BEGIN Page text
Cassandra Partitioning & Clustering Keys Explained
Primary and Clustering Keys should be one of the very first things you learn about when modeling Cassandra data. Most people coming from a relational background automatically think, “Yeah, I know what a Primary Key is”, and gloss right over it. Because of this, there always seems to be a lot of confusion around the topic of Primary Keys in Cassandra. With this post, I will try to demystify the confusion. I will cover what the different types of Primary Keys are, how they can be used, what their purpose is, and how they affect your queries.
For this post, I will be using CrossFit gyms as my subject matter. The cool thing about CrossFit gym names, in a database sense, is that they are completely unique. No two gyms are allowed to have the same name.
The Basics
Primary Keys are defined when you create your table. The most basic primary key is a single column. A single column is great for when you know the value that you will be searching for. The following table has a single column, gym_name, as the primary key:
CREATE TABLE crossfit_gyms (
gym_name text,
city text,
state_province text,
country_code text,
PRIMARY KEY (gym_name)
);
A single column Primary Key is also called a Partition Key. When Cassandra is deciding where in the cluster to store this particular piece of data, it will hash the partition key. The value of that hash dictates where the data will reside and which replicas will be responsible for it.
Partition Key
The Partition Key is responsible for the distribution of data amongst the nodes. Let’s look back to an earlier post on Cassandra Data Model Basics, in which I described a four node cluster, as shown below. For simplicities’ sake, let’s assume hash values are between 0-100. When we insert the first row into the crossfit_gyms table, the value of gym_name will be hashed. Let’s also assume that the first record will have a hash of 34. That will fall into the values that Node 2’s partition is assigned. So the value of the Partition Key, 34, indicates the partition, 26-50, in the cluster/ring that the piece of data will be stored. Makes sense, huh?
Compound Keys
But wait, there’s more! Primary keys can also be more than one column. A multi-column primary key is called a Compound Key. The following example is a similar same table as above but changes the primary keys so that you can search a little more widely.:
CREATE TABLE crossfit_gyms_by_location (
country_code text,
state_province text,
city text,
gym_name text,
PRIMARY KEY (country_code, state_province, city, gym_name)
END Page text
● What to work on
a – In the Cassandra keys post, which range of hash values makes up the partition assigned to Node 2?
b – List every column defined in the crossfit_gyms table in the Cassandra keys post.
c – Carry on writing the Cassandra keys post from the point where it stops.
The lines come from a different source than the Cassandra keys post.
BEGIN Extracted records
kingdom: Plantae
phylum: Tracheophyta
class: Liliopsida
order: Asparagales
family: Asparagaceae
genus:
END Extracted records
● Set of answers
a – 26-50

b – gym_name, city, state_province, country_code

c –
);
This example has four columns in the Primary Key clause. An interesting characteristic of Compound Keys is that only the first column is considered the Partition Key. There rest of the columns in the Primary Key clause are Clustering Keys.
Clustering Keys
Each additional column that is added to the Primary Key clause is called a Clustering Key. A clustering key is responsible for sorting data within the partition. In our example crossfit_gyms_by_location table, country_code is the partition key with state_province, city, & gym_name acting as the clustering keys. By default, the clustering key columns are sorted in ascending order.
Order By
What if I wanted to change the default sort order from ascending to descending? There is an additional WITH clause that you need to add to the CREATE TABLE to make this possible.
CREATE TABLE crossfit_gyms_by_location (
country_code text,
state_province text,
city text,
gym_name text,
PRIMARY KEY (country_code, state_province, city, gym_name)
) WITH CLUSTERING ORDER BY (state_province DESC, city ASC, gym_name ASC);
Now we’ve changed the ordering of the Clustering Keys to sort state_province in descending order. Note, I did need to specify that city and gym_name is still in ascending order, even though it’s the default sort order. Did you notice that I did not specify what the sort is for country_code? Since it’s the partition key, there is nothing to sort as hashed values won’t be close to each other in the cluster.
Data Example
Let’s insert some sample data into this crossfit_gyms_by_location table to show how things will look like on disk. I’m sampling from the list of locations on Crossfit’s Affiliate List.
INSERT INTO crossfit_gyms_by_location (country_code, state_province, city, gym_name) VALUES ('USA', 'CA', 'San Francisco', 'San Francisco CrossFit');
INSERT INTO crossfit_gyms_by_location (country_code, state_province, city, gym_name) VALUES ('USA', 'CA', 'San Francisco', 'LaLanne Fitness CrossFit');
INSERT INTO crossfit_gyms_by_location (country_code, state_province, city, gym_name) VALUES ('USA', 'NY', 'New York', 'CrossFit NYC');
INSERT INTO crossfit_gyms_by_location (country_code, state_province, city, gym_name) VALUES ('USA', 'NY', 'New York', 'CrossFit Metropolis');
INSERT INTO crossfit_gyms_by_location (country_code, state_province, city, gym_name) VALUES ('USA', 'NV', 'Las Vegas', 'CrossFit Las Vegas');
INSERT INTO crossfit_gyms_by_location (country_code, state_province, city, gym_name) VALUES ('USA', 'NV', 'Las Vegas', 'Kaizen CrossFit');
INSERT INTO crossfit_gyms_by_location (country_code, state_province, city, gym_name) VALUES ('CAN', 'ON', 'Toronto', 'CrossFit Toronto');
INSERT INTO crossfit_gyms_by_location (country_code, state_province, city, gym_name) VALUES ('CAN', 'ON', 'Toronto', 'CrossFit Leslieville');
INSERT INTO crossfit_gyms_by_location (country_code, state_province, city, gym_name) VALUES ('CAN', 'BC', 'Vancouver', 'CrossFit Vancouver');
INSERT INTO crossfit_gyms_by_location (country_code, state_province, city, gym_name) VALUES ('CAN', 'BC', 'Vancouver', 'CrossFit BC');
Now we have some data to see what this all is doing. The first column, country_code has values of USA & CAN. Both will be hashed and stored in different partitions. The way that the rows are stored in those partitions will be dictated by the WITH CLUSTERING ORDER BY clause that we defined.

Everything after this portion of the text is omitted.